In the past school critics believed that the children were allowed to do whatever they pleased and that as a result they played freely all day. Today’s critics believe the contrary: that in a school applying her system, the children are compelled to do only what Maria Montessori allowed, thereby having no free play.

Dr. Mario Montessori goes on to explain that when Montessori started her approach, schools for small children were rare.
Children were either segregrated from adults in a nursery with toys and a nanny to watch over the children, or in poorer families children were left to fend on their own.

The toys one could buy were generally beautiful and ingenious but not sufficiently adapted to the child’s developmental needs. Toy manufacturers were inspired mainly by the “child that is in the man” (das Kind in Manne). In other words, the creation of toys was determined by the adult’s reaction to them rather than by their suitablity for the child in his play activity. The adult considered child’s play to be an aspect of infantile expression reather than the very important fundamental expresssion of man’s behavior during the first stage of his development.

Montessori studied children in their own world. She would observe a child’s expressions and reactions to toys in the environment.
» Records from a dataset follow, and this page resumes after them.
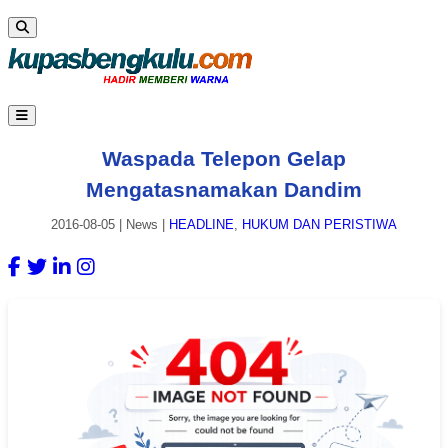
Waspada Telepon Gelap
Mengatasnamakan Dandim
2016-08-05
|
News
|
HEADLINE
,
HUKUM DAN PERISTIWA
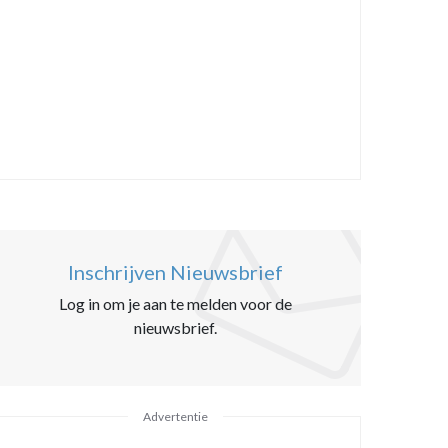
Inschrijven Nieuwsbrief
Log in om je aan te melden voor de
nieuwsbrief.
Advertentie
For this reason she began by offering the children all the toys available, all the ones she believed would please them. She also gave them some new materials, however, such as those which are used today in Montessori schools. It soon became apparent that the children preferred the new materials to the ordinary toys. The new “toys’ attracted the children’s curiosity and interest to such an extent that Montessori soon denounced the usual or typical toys as being designed for inferior beings rather than meeting the capabilities of normal children.
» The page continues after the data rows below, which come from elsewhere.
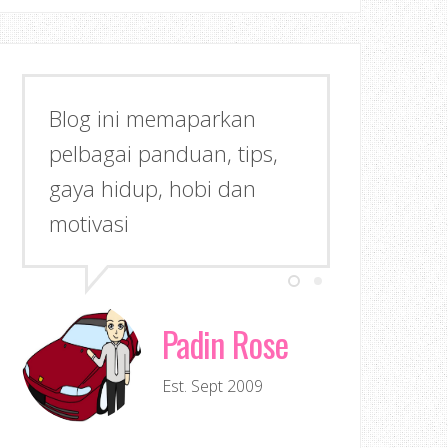
Blog ini memaparkan
pelbagai panduan, tips,
gaya hidup, hobi dan
motivasi
Padin Rose
Est. Sept 2009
She noticed that children learned in their own way by experimenting with her materials. They learned to control their movements (coordination of motor skills), and this process brought forth a sense of order in their world. If you provide the materials and prepared environment for a child’s developmental needs, the child becomes a person with new qualities. This is the path to normalization.

For example, one sees the very young child joyfully exerting maximum effort, working repeatedly on an exercise, not in order to reach a predetermined goal but simply for the pleasure of activity. The child at “work” is a child of order, and one can see his intense concentration whenever a specific task engages him. These are all manifestations to which the Montessori method owes it origins.